## Your tasks:
a - Which kinds of automotive companies does the passage on AMD automotive adaptability say its devices serve or can be used by? List each kind once.
b - Pick up the passage on AMD automotive adaptability after its final sentence and continue it.

## Document text:
————
Adaptability in today’s automotive industry is critical and is an attribute that has successfully differentiated AMD automotive-grade devices for decades

Adaptability in today’s automotive industry is critical and is an attribute that has successfully differentiated AMD automotive-grade devices for decades. AMD Zynq UltraScale+ MPSoCs provide the versatility and adaptive computing capabilities required to address the needs of leading automotive OEMs and Tier 1 suppliers under constant pressure to move quickly and adapt to ever-changing requirements. Traditional fixed-chip architectures take one to two years to design and get to market – even longer in many cases. Through the power of our adaptive technology, automakers and Tier 1 suppliers can adjust AMD devices on the fly to meet changing needs with Dynamic Function Exchange (DFX).
————
## Listed records:
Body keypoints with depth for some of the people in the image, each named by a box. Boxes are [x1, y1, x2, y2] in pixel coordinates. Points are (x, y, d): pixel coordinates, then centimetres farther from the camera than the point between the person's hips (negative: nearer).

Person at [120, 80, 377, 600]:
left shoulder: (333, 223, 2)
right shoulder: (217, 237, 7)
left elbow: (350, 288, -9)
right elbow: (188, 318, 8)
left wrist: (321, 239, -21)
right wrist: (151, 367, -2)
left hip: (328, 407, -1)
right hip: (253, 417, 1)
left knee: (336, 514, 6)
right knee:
————
## Answers for the tasks:
a -
- Leading automotive OEMs
- Tier 1 suppliers
- Automakers

b -
At Embedded World, we’re showcasing this unique capability alongside our premier partner Xylon, FPGA design experts with more than 20 years of automotive experience. Xylon offers a DFX software design framework, enabling OEMs and Tier 1 suppliers to dynamically swap hardware functionality in milliseconds. Together, AMD and Xylon allow customers to cover more functionality in a single piece of hardware and ultimately reduce the overall footprint of a system solution – lower cost, lower power, and smaller device.

Xylon is already working with some of the world’s largest Automotive Tier 1 suppliers to implement AMD DFX functionality and design solutions that can change the SoC architecture depending on the vehicle’s speed and mode of operation – including switching between parking assistance ADAS in low-speed and driver monitoring in higher speeds.

To best understand DFX, imagine being able to reconfigure some of the Adaptive SoC programmable logic so that it can handle multiple, mutually-exclusive functions. Here’s an example of DFX in action: As a driver enters and sits down in his car, the vehicle camera recognizes his face and adjusts the in-cabin experience accordingly. Once the driver has started the vehicle, the hardware is then updated in real-time to switch to park-assist and surround-view modes. And then, finally, while the car is traveling at higher speeds, the updated hardware takes care of driver and passenger safety by monitoring the driver for signs of drowsiness and distraction.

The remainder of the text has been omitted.